The school spelling bee took place that March, and I had somehow won as a 5th grader even though the school went up to 6th grade.  I didn't even think I had a chance at it, and honestly I was just spelling the words they gave me & I think I just lucked out with easy words.  As you can see with my disjointed 5th grade, I couldn't have had any concerted effort to try to win because I had no idea what was happening even the next day.  One day at a time.  I had miraculously won, which stunned the principal.  The new ESL kid was somehow the school spelling bee champion.  Well, that meant I had to go to the next level - the district-wide spelling championship.  Oh yeah, and the district one included junior high, so it went up to 9th grade.  I was so screwed going into this, and I knew it.  But still, the principal was excited.

My mom, however, was not excited.  She was going out of town, and my spelling bee triumph screwed up my school schedule because the district-wide championship was later in the day.  I didn't have transportation there, and then she had to tell the substitute parents for that week that they had to pick me up at 5pm or whenever it would get done.  It was such a nuisance, according to her.  She told me that my substitute parents for the week couldn't cater to my schedule, and I would just have to figure out transportation if I wanted to go.

I asked my principal for a ride to the spelling bee.  I'm not sure if he was planning on going anyway, but he said yes.  My mom had told the substitute parents about my annoying schedule change, and they said they could pick me up.
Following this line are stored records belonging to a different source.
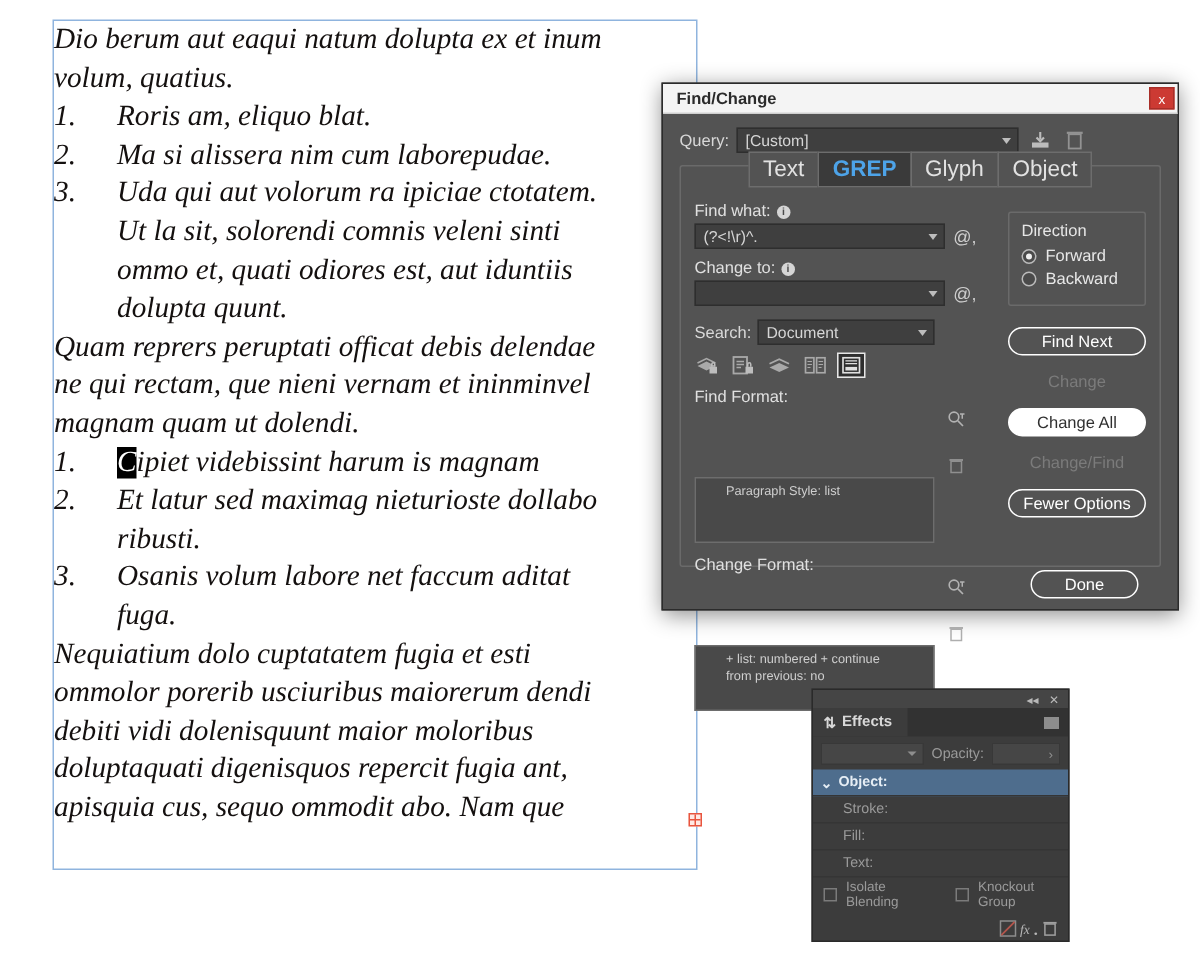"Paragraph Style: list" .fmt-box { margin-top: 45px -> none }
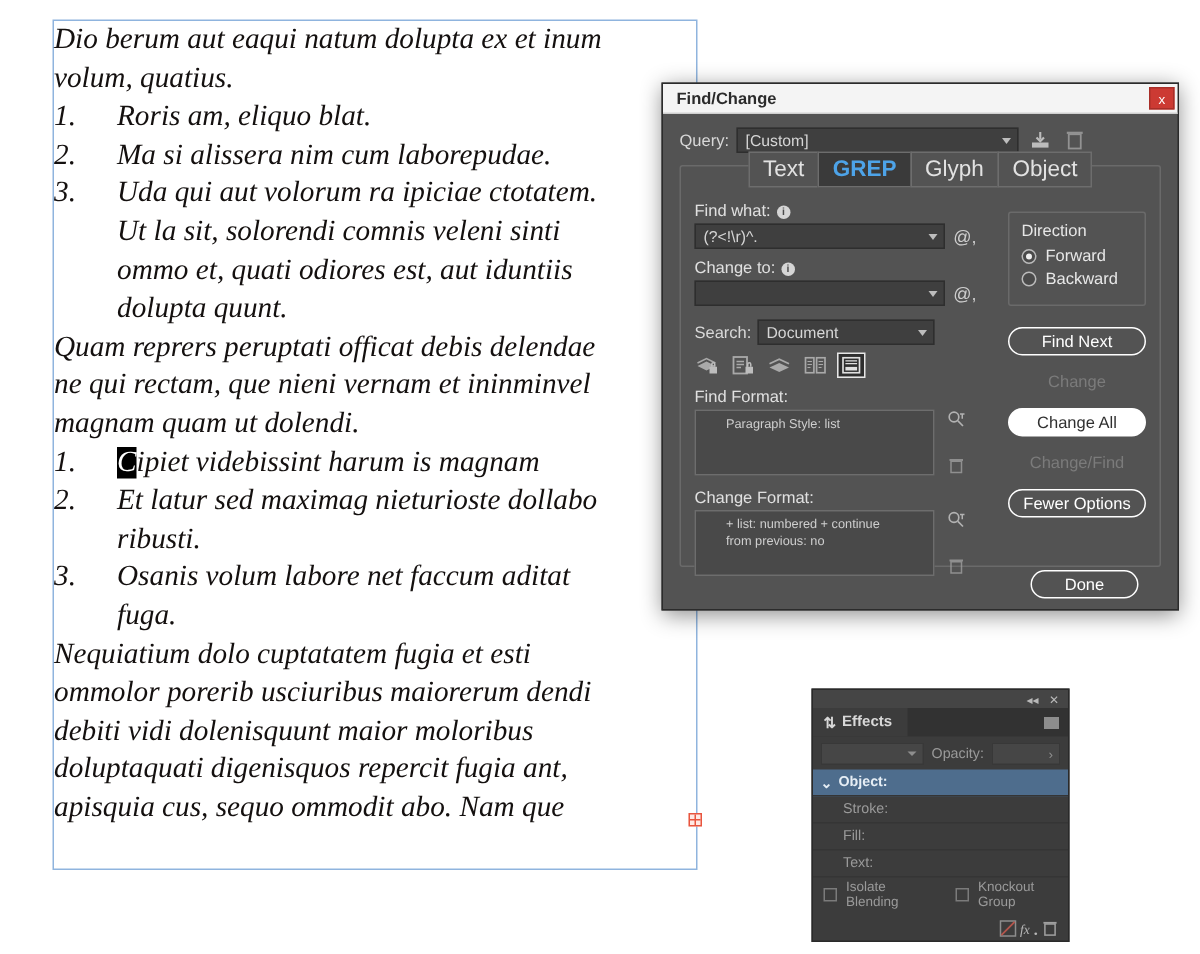"Opacity:" #fx-opacity-row { font-family: none -> Liberation Serif, serif }
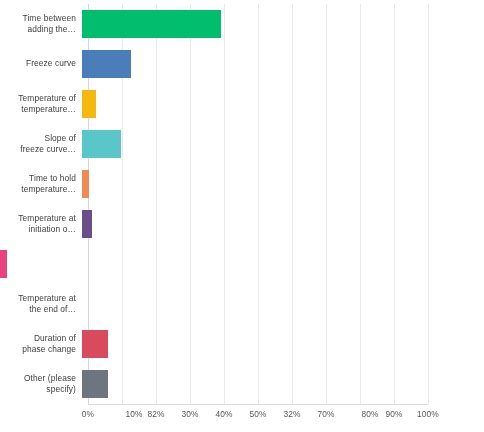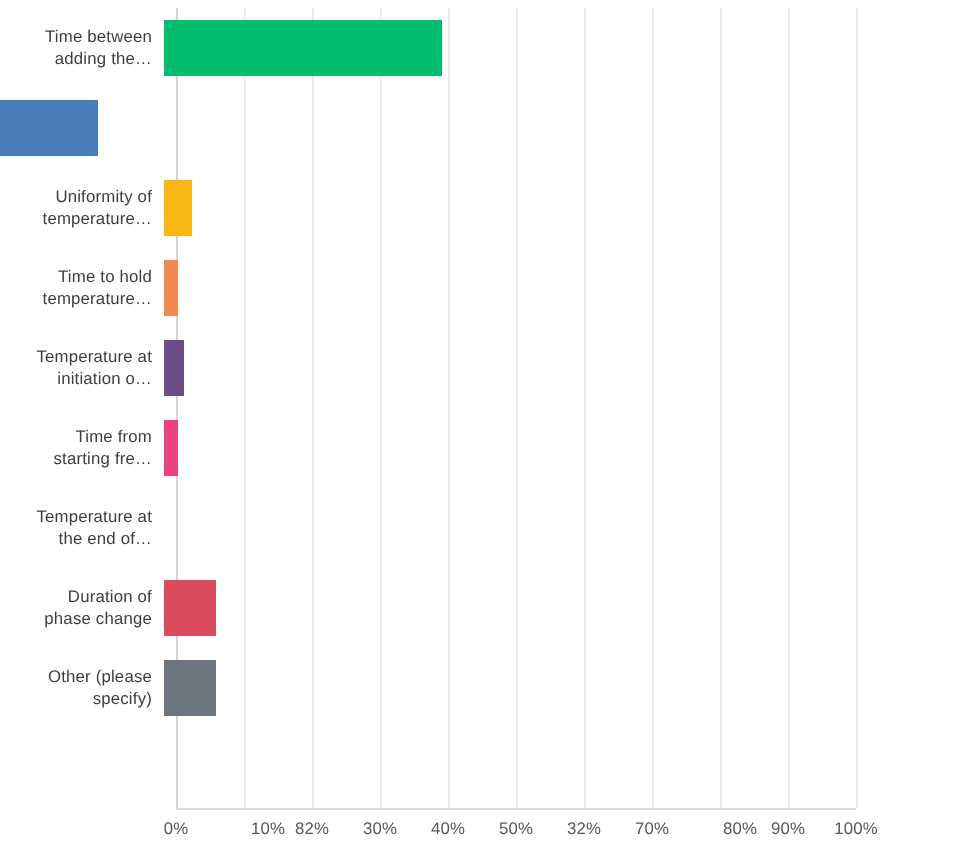"Freeze curve" div.row-label { html: none -> <div>Freeze curve</div> }
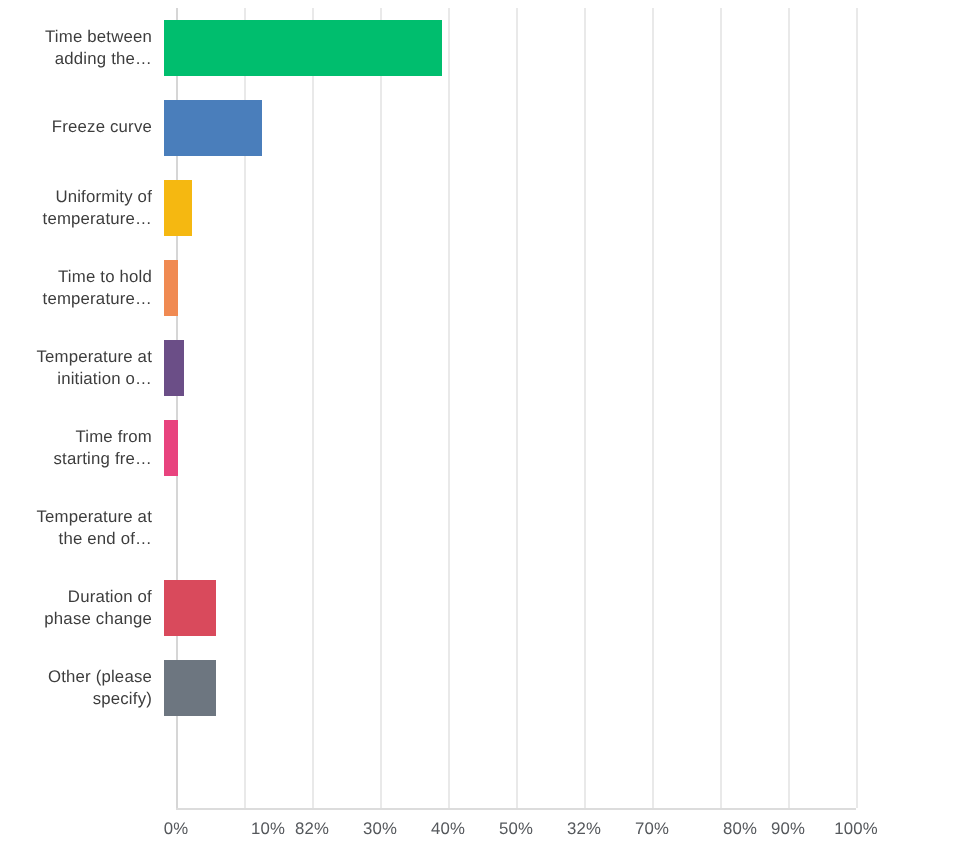"Uniformity of" div.row-label { text: Uniformity -> Temperature }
The day before the annoying schedule change I tried to delicately remind them of the 5pm thing.  The dad said it would be no problem, but he didn't really know what I was doing.  I told him that I had won the school spelling bee and I had to go to the district level and they scheduled it after school and there's no way I can win because it goes all the way up to 9th grade and blah blah blah it's a huge inconvenience and I'm so sorry and blah blah blah.  He said it was no problem, he was just wondering.

The principal drives me there. He sticks around.  I'm intimidated by these 9th grade boys who are huge and have facial hair.  I'm just a tiny 5th grader.  People get whittled down in the first few waves of spelling words.  I'm looking at my principal for encouragement.  But someone catches my eye in the crowd.  It's my substitute dad for the week, and he's holding a bouquet of flowers.  He came to watch me in the spelling bee, not just pick me up at the end like my mom would have done.  I wave to him.  I wish I could say that I beat those hairy 9th grade boys, but I didn't.  I was in the final five - not too bad for a 5th grade ESL student.  I was bummed because I felt like I let down my principal and my substitute dad, but they both were so happy that I did so well.  My substitute dad for the week gave me the bouquet of flowers afterward, and I felt like a princess.  I don't think it was the flowers; I think it was that he cared enough about this girl he got stuck with for a week that he took time off work to see her in the district spelling bee.  And he acted like being there was a privilege for him, rather than a nuisance like my mom did.

I wonder if his angst-ridden teenage daughter knew just how awesome her dad was.

1 comment:

Scrapping in Circles said...

He sure sounds like an awesome dad. Sometimes people who have great things don't appreciate them like those who don't would.